Arthur Latham Perry | |
Birth Date: | February 27, 1830 |
Birth Place: | Lyme, New Hampshire, United States |
Death Place: | Williamstown, Massachusetts |
Nationality: | American |
Institution: | Williams College |
Field: | Macroeconomics |
Alma Mater: | Williams College |
Arthur Latham Perry (February 27, 1830 – July 9, 1905), born in Lyme, New Hampshire, was a prominent American economist and advocate of free trade. He graduated from Williams College in 1852 and was Orrin Sage Professor of history and political economy[1] there from 1853 to 1891, when he became professor emeritus.
His book Political Economy (1865) went through 22 editions during his life, and his Introduction to Political Economy (1877) went through five editions. His final statement came in 1891 with his Principles of Political Economy.[2]
For several years he toured the country during his summer holidays, giving lectures on the principle of free trade for The American Free Trade League.[3] In 1868–69, he publicly debated this question with Horace Greeley in Boston and New York.[4]
His basic case against protectionism was that it benefited the rich at the expense of the poor, the industrialists at the expense of farmers and others, as is indicated in the title of his widely circulated pamphlet, "Foes of the Farmers" (1874).
He was also a local historian, and wrote extensively on this topic.
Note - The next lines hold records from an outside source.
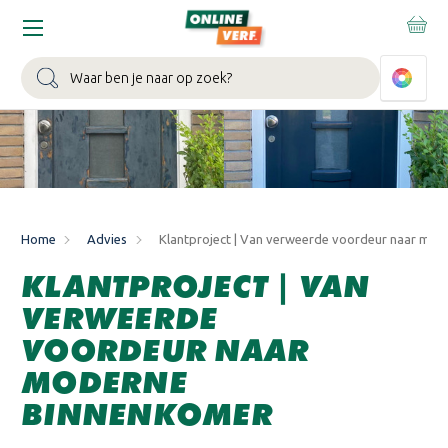
WIN EEN BALLONVAART:
Bij besteding vanaf €100,- aan Sikkens
muurverf en/of lak.
Bekijk actie >
Zoeken
Home
Advies
Klantproject | Van verweerde voordeur naar mo
KLANTPROJECT | VAN
VERWEERDE
VOORDEUR NAAR
MODERNE
BINNENKOMER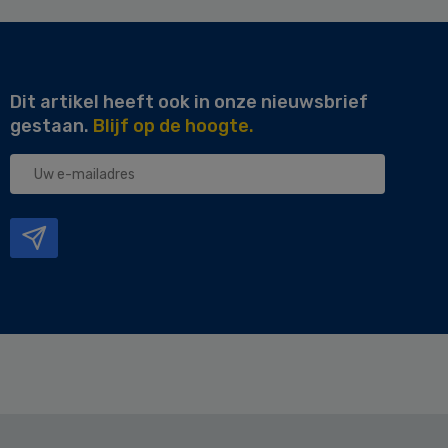
Dit artikel heeft ook in onze nieuwsbrief
gestaan.
Blijf op de hoogte.
Uw
e-
mailadres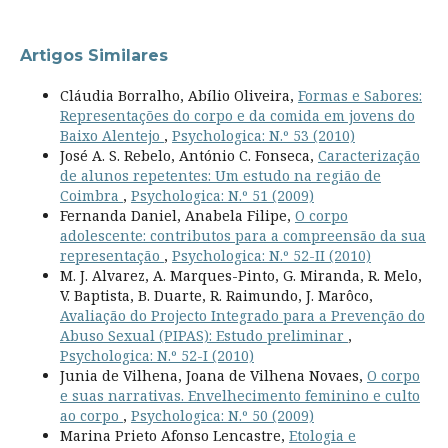
Artigos Similares
Cláudia Borralho, Abílio Oliveira,
Formas e Sabores:
Representações do corpo e da comida em jovens do
Baixo Alentejo
,
Psychologica: N.º 53 (2010)
José A. S. Rebelo, António C. Fonseca,
Caracterização
de alunos repetentes: Um estudo na região de
Coimbra
,
Psychologica: N.º 51 (2009)
Fernanda Daniel, Anabela Filipe,
O corpo
adolescente: contributos para a compreensão da sua
representação
,
Psychologica: N.º 52-II (2010)
M. J. Alvarez, A. Marques-Pinto, G. Miranda, R. Melo,
V. Baptista, B. Duarte, R. Raimundo, J. Marôco,
Avaliação do Projecto Integrado para a Prevenção do
Abuso Sexual (PIPAS): Estudo preliminar
,
Psychologica: N.º 52-I (2010)
Junia de Vilhena, Joana de Vilhena Novaes,
O corpo
e suas narrativas. Envelhecimento feminino e culto
ao corpo
,
Psychologica: N.º 50 (2009)
Marina Prieto Afonso Lencastre,
Etologia e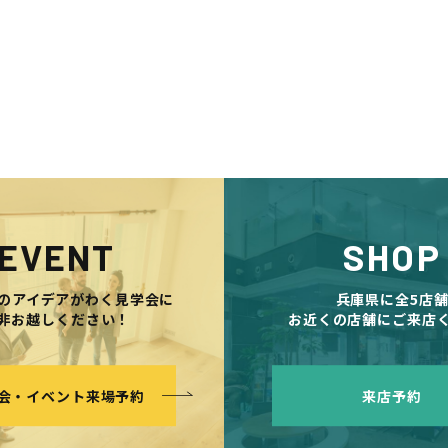
EVENT
SHOP
のアイデアがわく見学会に
兵庫県に全5店
非お越しください！
お近くの店舗にご来店
会・イベント来場予約
来店予約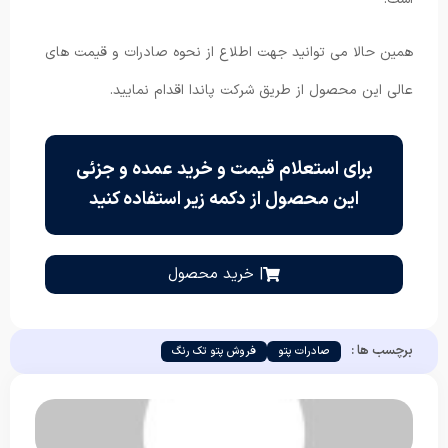
همین حالا می توانید جهت اطلاع از نحوه صادرات و قیمت های
عالی این محصول از طریق شرکت پاندا اقدام نمایید.
برای استعلام قیمت و خرید عمده و جزئی
این محصول از دکمه زیر استفاده کنید
| خرید محصول
برچسب ها :
صادرات پتو
فروش پتو تک رنگ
His best-known works were two, massive histories of the town he lived in:
He also wrote a genealogy of his Perry family.
Though he was the "most widely read American economist of his time", with his texts taking only third place in sales behind those of Adam Smith and J.S. Mill,[7] his name does not appear in most histories of economics, such as that of Joseph Schumpeter. The reason for this later neglect may lie in the general decreased reputation for the scholarship of the French Liberal School of Frédéric Bastiat, the general approach of which Perry carried on.[8] Perry conceived of economics as the "science of Buying and Selling," or, as Richard Whately earlier termed it, catallactics.
He married Mary Brown Smedley, with whom he had five sons, Bliss, Arthur, Walter, Carroll, and Lewis, and a daughter, Grace.